I think I'm looking at it the wrong way

Yes, you are. EM fields do not provide any significant amount of energy density to a neutron star. All you need is the mass density, as I pointed out in post #35.

 

[some bloke]

It's probably a safe bet that the chains are simply required to be strong enough to accelerate the mass of the star, and that there may be some sort of cradle or dampening field or some other scifi handwavium to prevent the start from getting cut in half - after all, the chains are used to move stars, not to cut them!

So essentially Superman would also need to be strong enough to move said star in the same manner to be equally as strong as the chain, right?

There is also the physical properties to consider - tensile strength is one aspect, but brittleness is another - I can snap a hardened steel file in half over my knee, but I couldn't pull one so hard that it snap like a christmas cracker! If the chains are specifically designed with tensile strength in mind, and were not expected to have to be malleable, then they may be easier to break through a concerted effort to break them than they are when being used for their designed purpose.

 

[essenmein]

Not entirely sure how a rope would even "hold" a ball of plasma, its not particularly erm "solid".

Let alone plasma that is in fact a raging ball of nuclear fire.

 

[PeterDonis]

Not entirely sure how a rope would even "hold" a ball of plasma, its not particularly erm "solid".

Let alone plasma that is in fact a raging ball of nuclear fire.

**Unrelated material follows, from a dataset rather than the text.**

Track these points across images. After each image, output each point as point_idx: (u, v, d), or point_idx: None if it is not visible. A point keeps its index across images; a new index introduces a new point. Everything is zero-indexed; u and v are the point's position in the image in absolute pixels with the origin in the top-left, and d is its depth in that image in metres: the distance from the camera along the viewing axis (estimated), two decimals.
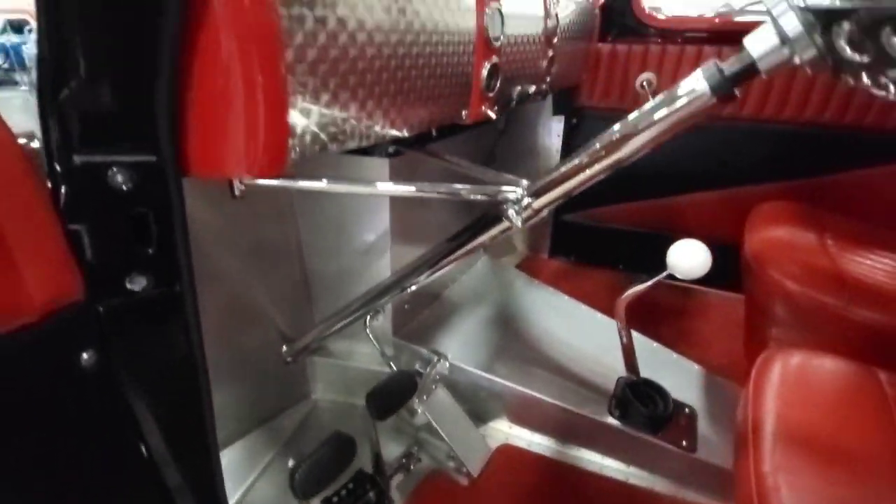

This was already pointed out in post #23. The discussion has more or less shifted to an alternative scenario where the object to be pulled is a neutron star of the same mass as our Sun.

 

[some bloke]

I feel we're getting caught up on the wrong part of this issue. The issue is the strength of chains used to haul a mass (which we assume to be that of the sun) in space. I don't know the equations, but I would expect that you would be looking at the minimal forces needed to overcome inertia in order to move the star - I doubt that this is going to be about making that star move quickly (after all, they will have to stop it somewhere too!).

The logistics of moving a star don't factor into how strong superman would have to be to break these chains.

 

[DaveC426913]

I would expect that you would be looking at the minimal forces needed to overcome inertia in order to move the star

You still have two things to factor:
how strong Superman is, and how much thrust he can produce in flight.

With insufficient flight power, all he's doing is hauling himself toward the star.

 

[PeterDonis]

I feel we're getting caught up on the wrong part of this issue. The issue is the strength of chains used to haul a mass (which we assume to be that of the sun) in space.

If you think we haven't discussed what you say the issue is, I think you haven't read the thread. The strength of the chain is exactly what we've been discussing.

I don't know the equations

A number of formulas have already been given in the thread.

 

[jackwhirl]

You still have two things to factor:
how strong Superman is, and how much thrust he can produce in flight.

With insufficient flight power, all he's doing is hauling himself toward the star.

Superman, in flight, can accelerate himself to speeds greater than the speed of light. His flight thrust is infinite. Maybe more than infinite? If infinite thrust is required to reach 1c, how much gets you to 1.1c? ...That's meaningless, isn't it?

 

[PeterDonis]

That's meaningless, isn't it?

As far as trying to analyze using the laws of physics, yes.